- Born: Gladys Whitcomb Geissmann August 6, 1908
- Died: June 1978 (aged 69)

= Merry Hull =

American designer and inventor

Gladys Whitcomb Geissmann (August 6, 1908 - June 1978), better known as Merry Hull, was an American designer and inventor.

The sister of illustrator Jon Whitcomb, Hull graduated from Ohio Wesleyan University where she was a member of the Alpha Rho chapter of Delta Gamma.

Hull invented a new style of "Free Finger" gloves with U-shaped rather than V-shaped tips. This new style of glove was more comfortable than traditional gloves for women with long nails. She sold the patent to the Daniel Hayes Company. In 1938, the gloves sold for between $4.50 and $6.95. According to Life magazine, Hull would earn $200,000 if a million pairs were sold. In 1939, the Lord & Taylor department store awarded Hull a $1,000 prize for her ingenuity.

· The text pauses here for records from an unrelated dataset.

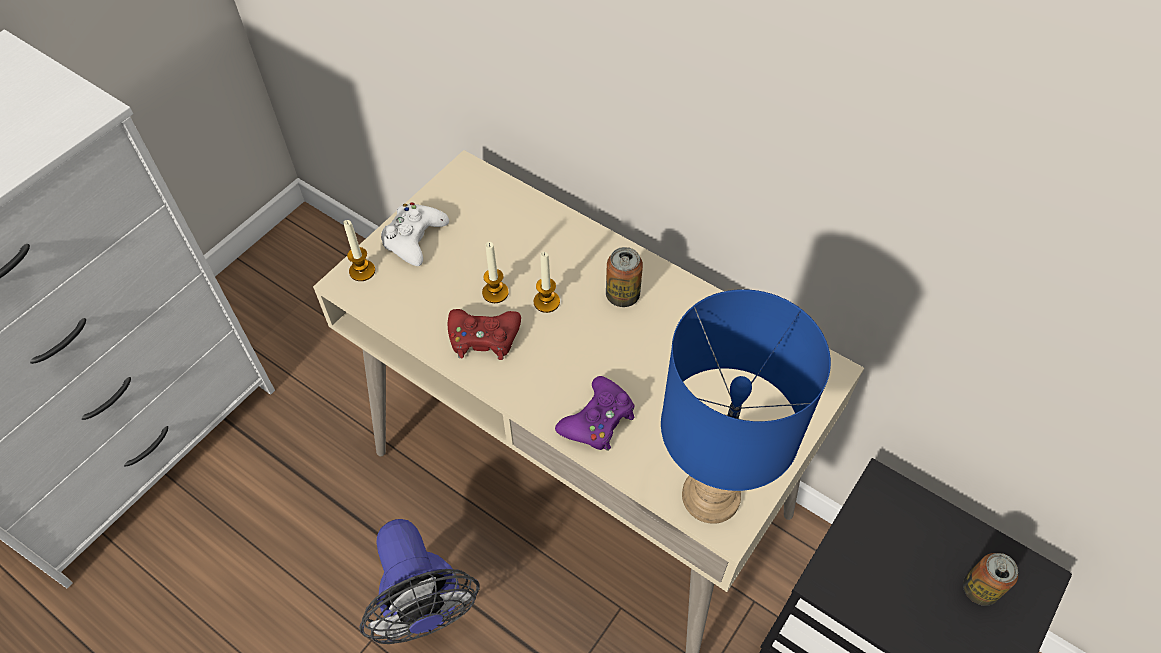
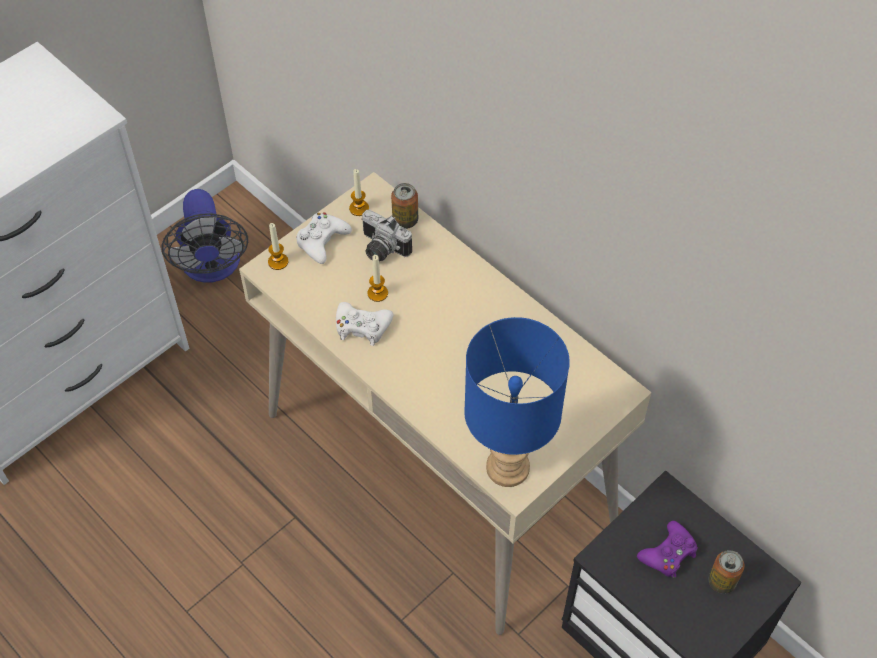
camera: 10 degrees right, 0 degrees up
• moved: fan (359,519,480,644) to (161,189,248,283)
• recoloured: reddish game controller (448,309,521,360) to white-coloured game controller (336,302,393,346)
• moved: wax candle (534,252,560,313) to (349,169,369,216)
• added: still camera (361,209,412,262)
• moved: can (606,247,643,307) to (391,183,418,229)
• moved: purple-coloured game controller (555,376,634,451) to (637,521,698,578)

In 1946, Merry Hull created a "Turnabout Unit," a set of bolero, hat, bag, and belt that could be made at home from a pattern. A response to wartime shortages, the "Turnabout Unit" allowed women to update their wardrobes with fabric they already owned. The patterns were sold for ten cents by This Week magazine.

In 1948, the B. Altman department store announced a new line of clothing for young boys from Merry Hull. This new line, "Merry Mites," included a full range of styles for toddler and preschool boys. The clothing was designed with big buttons and strategic zippers for ease of dressing. The adjustable fit allowed each item to be worn by a growing boy for up to two years. The inspiration for "Merry Mites" was Hull's own young son.

Hull was the Neiman Marcus Fashion Award winner in 1949.